*** DOCUMENT EXCERPT ***

It is quite hard to visualize the network since it is relatively complex but you can see the two-pronged structure, and the resnet18 branch

python

mx.viz.plot_network(network(
                        mx.sym.var('user'), mx.sym.var('query_text'), mx.sym.var('title'), mx.sym.var('image')),
                    shape={'user': (1,1), 'query_text': (1,30), 'title': (1,30), 'image': (1,3,224,224)},
                    node_attrs={"fixedsize":"False"})

We can print the summary of the network using dummy data. We can see it is already training on 32M parameters!

python

user  = mx.np.array([[200], [100]], ctx)

*** End of DOCUMENT EXCERPT ***
*** SUPPLIED MATERIAL ***

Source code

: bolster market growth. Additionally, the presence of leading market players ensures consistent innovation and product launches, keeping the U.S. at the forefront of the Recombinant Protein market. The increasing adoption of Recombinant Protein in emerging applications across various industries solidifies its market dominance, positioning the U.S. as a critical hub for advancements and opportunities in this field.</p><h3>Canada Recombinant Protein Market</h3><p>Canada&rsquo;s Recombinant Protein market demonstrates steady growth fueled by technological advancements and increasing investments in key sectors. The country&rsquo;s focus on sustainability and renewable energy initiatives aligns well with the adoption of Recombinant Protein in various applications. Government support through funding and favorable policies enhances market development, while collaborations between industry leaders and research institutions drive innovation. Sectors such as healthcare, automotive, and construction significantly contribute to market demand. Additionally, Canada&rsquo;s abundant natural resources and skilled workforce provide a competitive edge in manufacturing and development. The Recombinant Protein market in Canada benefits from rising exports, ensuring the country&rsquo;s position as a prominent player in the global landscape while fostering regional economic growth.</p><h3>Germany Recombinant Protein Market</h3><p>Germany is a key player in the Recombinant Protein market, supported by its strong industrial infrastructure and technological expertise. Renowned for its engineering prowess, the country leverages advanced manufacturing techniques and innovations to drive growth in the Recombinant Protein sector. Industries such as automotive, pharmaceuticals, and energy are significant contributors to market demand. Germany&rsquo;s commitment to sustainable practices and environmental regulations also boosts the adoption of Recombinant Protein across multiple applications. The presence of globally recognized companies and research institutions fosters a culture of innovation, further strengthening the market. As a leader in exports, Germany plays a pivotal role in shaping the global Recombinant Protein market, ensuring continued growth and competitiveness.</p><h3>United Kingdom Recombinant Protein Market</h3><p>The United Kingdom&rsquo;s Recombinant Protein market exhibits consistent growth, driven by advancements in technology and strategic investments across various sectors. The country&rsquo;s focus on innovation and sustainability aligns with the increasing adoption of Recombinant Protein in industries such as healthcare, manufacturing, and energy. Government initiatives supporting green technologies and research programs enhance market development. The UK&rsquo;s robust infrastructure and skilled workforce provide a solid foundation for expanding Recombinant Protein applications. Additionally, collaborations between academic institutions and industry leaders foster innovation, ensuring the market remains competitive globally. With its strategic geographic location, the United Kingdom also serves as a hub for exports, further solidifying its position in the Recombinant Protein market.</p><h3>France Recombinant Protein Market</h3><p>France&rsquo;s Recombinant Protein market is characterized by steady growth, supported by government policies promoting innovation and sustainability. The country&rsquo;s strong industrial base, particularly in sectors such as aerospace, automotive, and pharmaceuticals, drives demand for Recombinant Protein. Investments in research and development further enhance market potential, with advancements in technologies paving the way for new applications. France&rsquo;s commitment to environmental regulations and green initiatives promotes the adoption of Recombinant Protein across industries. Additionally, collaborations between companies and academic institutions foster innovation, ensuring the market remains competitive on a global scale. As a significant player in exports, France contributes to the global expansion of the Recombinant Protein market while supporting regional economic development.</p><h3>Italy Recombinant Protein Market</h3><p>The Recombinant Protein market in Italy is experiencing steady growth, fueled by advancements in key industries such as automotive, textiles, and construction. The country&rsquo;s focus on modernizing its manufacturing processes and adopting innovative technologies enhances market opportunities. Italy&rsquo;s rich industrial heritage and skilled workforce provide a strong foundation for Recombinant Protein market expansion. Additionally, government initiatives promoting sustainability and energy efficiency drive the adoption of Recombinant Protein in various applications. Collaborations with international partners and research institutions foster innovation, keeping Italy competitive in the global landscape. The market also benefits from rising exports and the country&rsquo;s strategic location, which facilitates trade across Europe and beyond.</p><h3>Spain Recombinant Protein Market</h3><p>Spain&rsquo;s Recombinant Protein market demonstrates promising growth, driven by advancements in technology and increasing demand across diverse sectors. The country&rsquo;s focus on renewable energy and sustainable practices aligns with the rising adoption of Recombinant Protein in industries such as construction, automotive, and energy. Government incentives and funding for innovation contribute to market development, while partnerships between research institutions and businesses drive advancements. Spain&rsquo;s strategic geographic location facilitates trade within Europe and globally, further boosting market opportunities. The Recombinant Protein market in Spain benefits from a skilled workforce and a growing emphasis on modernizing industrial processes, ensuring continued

*** End of SUPPLIED MATERIAL ***

■ **WHAT THIS EXERCISE ASKS**:
1. Summarize the MXNet network excerpt in two sentences.
2. According to the MXNet network excerpt, how many parameters is the network already training on?
3. Resume the MXNet network excerpt, not the data, from the point where it stops.

■ **RESULTS OF THE EXERCISE**:
1. The network is relatively complex and hard to visualize, but a plot made with mx.viz.plot_network shows its two-pronged structure and its resnet18 branch. A summary of the network can be printed using dummy data, and it shows that the network already trains on 32M parameters.

2. It is already training on 32M parameters.

3.
query = mx.np.array([[10, 20, 0, 0, 0], [40, 50, 0, 0, 0]], ctx) # Example of an encoded text
title = mx.np.array([[10, 20, 0, 0, 0], [40, 50, 0, 0, 0]], ctx) # Example of an encoded text
image = mx.np.random.uniform(size=(2,3, 224,224), ctx=ctx) # Example of an encoded image


network.summary(user, query, title, image)

python

network(user, query, title, image)

The output is the similarity, if we wanted to train it on real data, we would need to minimize the Cosine loss, 1 - cosine_similarity.